Exercise description → Rewrite every row below, replacing "pose" with "camera" and keeping everything else unchanged.

** BEGIN Dataset extract **

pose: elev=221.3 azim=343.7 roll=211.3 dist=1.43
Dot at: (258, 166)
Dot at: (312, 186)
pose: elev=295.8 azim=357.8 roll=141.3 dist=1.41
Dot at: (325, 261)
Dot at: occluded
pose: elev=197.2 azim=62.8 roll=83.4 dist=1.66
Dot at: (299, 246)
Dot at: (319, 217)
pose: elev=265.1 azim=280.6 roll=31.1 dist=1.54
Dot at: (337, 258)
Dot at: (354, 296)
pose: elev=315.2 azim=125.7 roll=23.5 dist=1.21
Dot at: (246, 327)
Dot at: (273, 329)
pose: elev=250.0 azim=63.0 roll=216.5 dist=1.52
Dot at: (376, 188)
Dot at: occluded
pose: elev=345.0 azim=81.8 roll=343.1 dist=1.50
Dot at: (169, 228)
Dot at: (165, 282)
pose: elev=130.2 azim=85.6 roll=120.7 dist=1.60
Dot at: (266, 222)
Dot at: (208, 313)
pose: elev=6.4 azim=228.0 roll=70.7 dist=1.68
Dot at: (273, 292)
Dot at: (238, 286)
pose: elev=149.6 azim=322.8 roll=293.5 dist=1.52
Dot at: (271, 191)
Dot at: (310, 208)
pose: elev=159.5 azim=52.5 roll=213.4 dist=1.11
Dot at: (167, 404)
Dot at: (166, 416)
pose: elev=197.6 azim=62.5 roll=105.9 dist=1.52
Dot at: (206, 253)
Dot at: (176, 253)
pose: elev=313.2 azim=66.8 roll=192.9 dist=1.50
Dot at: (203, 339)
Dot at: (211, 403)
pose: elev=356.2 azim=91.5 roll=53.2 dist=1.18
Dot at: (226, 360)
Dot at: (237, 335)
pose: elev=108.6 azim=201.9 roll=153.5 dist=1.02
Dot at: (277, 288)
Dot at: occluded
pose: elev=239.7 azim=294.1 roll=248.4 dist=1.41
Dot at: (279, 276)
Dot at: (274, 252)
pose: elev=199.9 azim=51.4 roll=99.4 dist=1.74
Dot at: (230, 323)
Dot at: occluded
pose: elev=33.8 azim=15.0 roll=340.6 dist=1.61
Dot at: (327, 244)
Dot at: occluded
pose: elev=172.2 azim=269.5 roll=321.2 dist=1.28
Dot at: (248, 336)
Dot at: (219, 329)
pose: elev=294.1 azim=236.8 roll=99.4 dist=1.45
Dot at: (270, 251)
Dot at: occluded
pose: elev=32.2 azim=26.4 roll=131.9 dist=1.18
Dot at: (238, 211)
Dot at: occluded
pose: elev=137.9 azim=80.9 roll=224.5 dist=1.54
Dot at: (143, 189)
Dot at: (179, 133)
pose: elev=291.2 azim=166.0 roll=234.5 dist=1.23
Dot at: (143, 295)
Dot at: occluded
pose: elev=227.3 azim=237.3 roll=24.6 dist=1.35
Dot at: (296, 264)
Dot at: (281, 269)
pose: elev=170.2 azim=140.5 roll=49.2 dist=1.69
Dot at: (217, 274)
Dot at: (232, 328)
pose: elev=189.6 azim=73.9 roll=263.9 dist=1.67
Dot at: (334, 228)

** END Dataset extract **

Written response →
camera: elev=221.3 azim=343.7 roll=211.3 dist=1.43
Dot at: (258, 166)
Dot at: (312, 186)
camera: elev=295.8 azim=357.8 roll=141.3 dist=1.41
Dot at: (325, 261)
Dot at: occluded
camera: elev=197.2 azim=62.8 roll=83.4 dist=1.66
Dot at: (299, 246)
Dot at: (319, 217)
camera: elev=265.1 azim=280.6 roll=31.1 dist=1.54
Dot at: (337, 258)
Dot at: (354, 296)
camera: elev=315.2 azim=125.7 roll=23.5 dist=1.21
Dot at: (246, 327)
Dot at: (273, 329)
camera: elev=250.0 azim=63.0 roll=216.5 dist=1.52
Dot at: (376, 188)
Dot at: occluded
camera: elev=345.0 azim=81.8 roll=343.1 dist=1.50
Dot at: (169, 228)
Dot at: (165, 282)
camera: elev=130.2 azim=85.6 roll=120.7 dist=1.60
Dot at: (266, 222)
Dot at: (208, 313)
camera: elev=6.4 azim=228.0 roll=70.7 dist=1.68
Dot at: (273, 292)
Dot at: (238, 286)
camera: elev=149.6 azim=322.8 roll=293.5 dist=1.52
Dot at: (271, 191)
Dot at: (310, 208)
camera: elev=159.5 azim=52.5 roll=213.4 dist=1.11
Dot at: (167, 404)
Dot at: (166, 416)
camera: elev=197.6 azim=62.5 roll=105.9 dist=1.52
Dot at: (206, 253)
Dot at: (176, 253)
camera: elev=313.2 azim=66.8 roll=192.9 dist=1.50
Dot at: (203, 339)
Dot at: (211, 403)
camera: elev=356.2 azim=91.5 roll=53.2 dist=1.18
Dot at: (226, 360)
Dot at: (237, 335)
camera: elev=108.6 azim=201.9 roll=153.5 dist=1.02
Dot at: (277, 288)
Dot at: occluded
camera: elev=239.7 azim=294.1 roll=248.4 dist=1.41
Dot at: (279, 276)
Dot at: (274, 252)
camera: elev=199.9 azim=51.4 roll=99.4 dist=1.74
Dot at: (230, 323)
Dot at: occluded
camera: elev=33.8 azim=15.0 roll=340.6 dist=1.61
Dot at: (327, 244)
Dot at: occluded
camera: elev=172.2 azim=269.5 roll=321.2 dist=1.28
Dot at: (248, 336)
Dot at: (219, 329)
camera: elev=294.1 azim=236.8 roll=99.4 dist=1.45
Dot at: (270, 251)
Dot at: occluded
camera: elev=32.2 azim=26.4 roll=131.9 dist=1.18
Dot at: (238, 211)
Dot at: occluded
camera: elev=137.9 azim=80.9 roll=224.5 dist=1.54
Dot at: (143, 189)
Dot at: (179, 133)
camera: elev=291.2 azim=166.0 roll=234.5 dist=1.23
Dot at: (143, 295)
Dot at: occluded
camera: elev=227.3 azim=237.3 roll=24.6 dist=1.35
Dot at: (296, 264)
Dot at: (281, 269)
camera: elev=170.2 azim=140.5 roll=49.2 dist=1.69
Dot at: (217, 274)
Dot at: (232, 328)
camera: elev=189.6 azim=73.9 roll=263.9 dist=1.67
Dot at: (334, 228)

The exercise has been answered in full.